--- Objectif de l'exercice ---
Dans le texte fourni, quel roman, et de quel auteur, est cité à propos des entreprises devenues des sortes de baronnies internationales ?

--- Texte fourni ---
"""
Dans mes bouquins, les Etats ont vu leur pouvoir se diluer face à des entreprises qui deviennent des sortes de baronnies internationales (je ne vais pas tout à fait aussi loin que Richard Morgan dans Market Forces). Je suppose que c’est un des aspects du monde actuel, indépendamment de toute spéculation futuriste. La question est : où mettre le curseur entre la souveraineté/primauté des Etats et la liberté d’action des entités privées ? Ce qui me semble important, c’est que les rôles soient clairement délimités, que les Etats définissent leurs compétences et prérogatives d’une manière claire, et d’une certaine façon subsidiaire, sans prétendre se mêler de tout, mais en restant très ferme, et en se donnant les moyens de l’être, sur les questions relevant naturellement de leur champ d’action.
14)
Pouvez-vous m’expliquer en juriste comment on passe de l’abstention massive prônée par les bibleux (dans Heptagone) à un changement complet de régime, avec sécession qui plus est, en aussi peu de temps et apparemment sans violence ?
"""
--- Données extraites ---
"""
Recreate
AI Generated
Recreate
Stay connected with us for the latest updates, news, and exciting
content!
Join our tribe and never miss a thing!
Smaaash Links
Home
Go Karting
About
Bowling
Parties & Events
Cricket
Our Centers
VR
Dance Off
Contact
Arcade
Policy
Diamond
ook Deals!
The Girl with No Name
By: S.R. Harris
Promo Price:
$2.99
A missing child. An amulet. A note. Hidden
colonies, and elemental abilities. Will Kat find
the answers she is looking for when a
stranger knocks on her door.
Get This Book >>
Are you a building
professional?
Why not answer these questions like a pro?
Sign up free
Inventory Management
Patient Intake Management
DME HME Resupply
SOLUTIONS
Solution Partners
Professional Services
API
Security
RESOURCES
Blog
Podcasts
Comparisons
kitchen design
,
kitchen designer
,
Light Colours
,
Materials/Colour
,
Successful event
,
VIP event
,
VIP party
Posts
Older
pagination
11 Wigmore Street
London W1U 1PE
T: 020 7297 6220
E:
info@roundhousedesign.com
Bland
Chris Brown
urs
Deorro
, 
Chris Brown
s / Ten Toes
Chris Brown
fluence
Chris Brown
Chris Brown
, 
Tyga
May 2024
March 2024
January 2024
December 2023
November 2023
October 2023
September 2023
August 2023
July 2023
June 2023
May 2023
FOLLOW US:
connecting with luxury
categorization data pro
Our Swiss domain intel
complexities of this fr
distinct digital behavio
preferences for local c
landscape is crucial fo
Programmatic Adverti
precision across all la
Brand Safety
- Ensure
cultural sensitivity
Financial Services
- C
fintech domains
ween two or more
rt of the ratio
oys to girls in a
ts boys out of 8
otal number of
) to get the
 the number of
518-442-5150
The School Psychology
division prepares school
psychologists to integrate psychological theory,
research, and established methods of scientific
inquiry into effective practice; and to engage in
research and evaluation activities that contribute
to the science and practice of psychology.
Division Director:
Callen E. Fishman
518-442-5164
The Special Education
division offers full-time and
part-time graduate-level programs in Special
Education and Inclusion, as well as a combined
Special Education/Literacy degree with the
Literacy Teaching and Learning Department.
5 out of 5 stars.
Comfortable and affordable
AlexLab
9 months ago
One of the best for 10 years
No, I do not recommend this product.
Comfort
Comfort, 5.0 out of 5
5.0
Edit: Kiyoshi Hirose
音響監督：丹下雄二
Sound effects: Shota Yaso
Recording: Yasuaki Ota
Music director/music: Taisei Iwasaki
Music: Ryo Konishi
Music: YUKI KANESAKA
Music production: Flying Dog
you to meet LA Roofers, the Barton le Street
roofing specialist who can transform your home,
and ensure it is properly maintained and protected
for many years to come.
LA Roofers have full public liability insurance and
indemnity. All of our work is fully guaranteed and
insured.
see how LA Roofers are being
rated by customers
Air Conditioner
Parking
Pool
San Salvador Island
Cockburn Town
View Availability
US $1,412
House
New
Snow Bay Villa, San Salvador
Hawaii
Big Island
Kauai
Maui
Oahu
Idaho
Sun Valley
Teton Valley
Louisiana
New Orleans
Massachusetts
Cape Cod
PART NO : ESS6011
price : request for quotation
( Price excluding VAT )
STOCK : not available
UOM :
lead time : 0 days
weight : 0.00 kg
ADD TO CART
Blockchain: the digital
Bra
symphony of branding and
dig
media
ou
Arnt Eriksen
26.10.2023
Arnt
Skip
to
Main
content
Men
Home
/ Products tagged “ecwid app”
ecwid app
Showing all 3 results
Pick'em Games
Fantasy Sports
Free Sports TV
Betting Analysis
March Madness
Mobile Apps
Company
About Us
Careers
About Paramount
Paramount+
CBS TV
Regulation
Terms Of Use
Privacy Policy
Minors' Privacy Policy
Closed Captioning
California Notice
"""
--- Réponse attendue ---
Market Forces, de Richard Morgan.